Kendilerine ve yarınlara güven için inanılacak bir sözleri, tutum ve davranışları görülmüyor, duyulmuyor. Oy için ödün, oy için söz (vaat), oy için sunumlar birbirine ekleniyor. Yapılacak iyi bir iş, gerçekleştirilecek önemli bir yapım, yürütülecek olumlu bir atılım güveni ve inancası yerine süslü sözler, kabadayılık gösterileri yeğleniyor.

Ne diyeceği, ne düşündüğü beklenen, ne yapacağı merak edilen, katkısına ve desteğine gereksinim duyulan, görüşü alınacak bir organ, bir kurum bırakılmadı. Medyanın büyük bölümü korku, çıkar, yandaşlık, amaç ve düşünce birlikteliğiyle iktidar organı durumuna dönüştü. Özgür, bağımsız basın bir elin parmakları sayısına indi.

Öyleki aracı, tefeci, tâcir kazanımlarındaki haksız ve yüksek fiyat uygulamasında muhalefet bile sessiz kalıyor. Ekonomi sorunları siyaset telâşının arkasına itiliyor. Açık, gerçekçi, içtenlikli seçim konuşmasını duymaktan yoksun kalınıyor.

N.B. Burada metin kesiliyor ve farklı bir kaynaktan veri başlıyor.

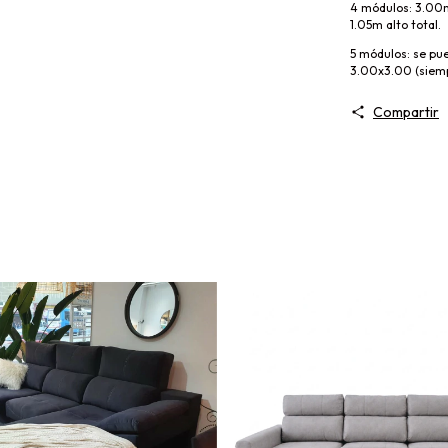
4 módulos: 3.00m
1.05m alto total.
5 módulos: se pu
3.00x3.00 (siempr
Compartir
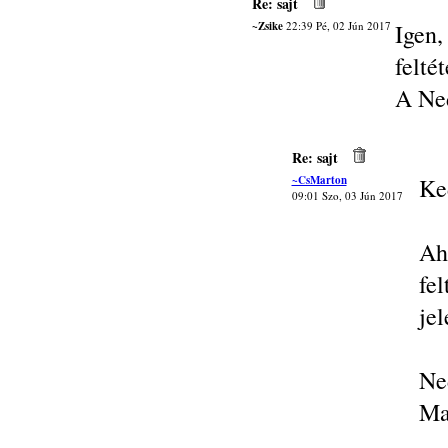
Re: sajt
~Zsike
22:39 Pé, 02 Jún 2017
Igen
felté
A Ned
Re: sajt
~CsMarton
Ke
09:01 Szo, 03 Jún 2017
Ah
fe
je
Ne
Ma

Parlamenter sistem korunmalı ve güçlendirilmeli. Eşitlik, yargı bağımsızlığı, üniversite özerkliği sağlam temellere dayandırılarak sağlanmalı. Sağlık, ekonomi, kültür, sanat, spor ve kentleşme sorunları öncelikle ele alınmalı, yolsuzluklar önlenmelidir. Diyanet İşleri Başkanlığı bağımsız olmalı, inanç yoluyla edinimler ve sağlanan konumlar engellenmeli, gerekli düzenlemeler ivedilikle yaşama geçirilmelidir. Toplumsal barış ve ulusal dayanışma çağdaş gerekleriyle gerçekleştirilmeli, inanç, soy ve öbür ayrımlar yurttaşlık bağlamında bir ayrılık nedeni olmamalı, ülke tümlüğü ve ulus birliği asla tartışılmamalıdır.

VE...

Dürüst, düzen içinde geçecek bir seçimle olumlu sonuçları ülkeyi aydınlatacak, toplumu erinç ve gönenç içinde mutlu kılacaktır. Böyle bir durum beklemek hepimizin yurttaş olarak en doğal hakkıdır.

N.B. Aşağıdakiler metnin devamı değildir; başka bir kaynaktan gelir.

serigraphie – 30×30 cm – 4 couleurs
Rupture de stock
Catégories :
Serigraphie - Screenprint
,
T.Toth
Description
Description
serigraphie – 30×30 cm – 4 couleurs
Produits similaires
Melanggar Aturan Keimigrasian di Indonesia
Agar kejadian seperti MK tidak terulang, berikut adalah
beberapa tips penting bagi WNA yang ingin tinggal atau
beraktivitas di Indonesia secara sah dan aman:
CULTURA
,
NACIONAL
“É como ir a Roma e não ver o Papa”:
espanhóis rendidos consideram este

Kurtarıcımız ve kurucumuz Büyük ATATÜRK’e gereken saygıyı göstermeyenler, adını anmaktan kaçınanlar, O’na olan borçlarını ve görevlerini unutanlar, O olmasa ve cumhuriyeti kurmasa şimdiki yerlerinde bulunmaları olanaksız kimileri utandırıcı tutumlarının ağırlığı altında küçülüp unutulacaklar. Biz yineleyelim: Ne mutlu Atatürk’ü olanlara! Ne mutlu Atatürkçü olanlara! Ne mutlu Atatürk’le olanlara!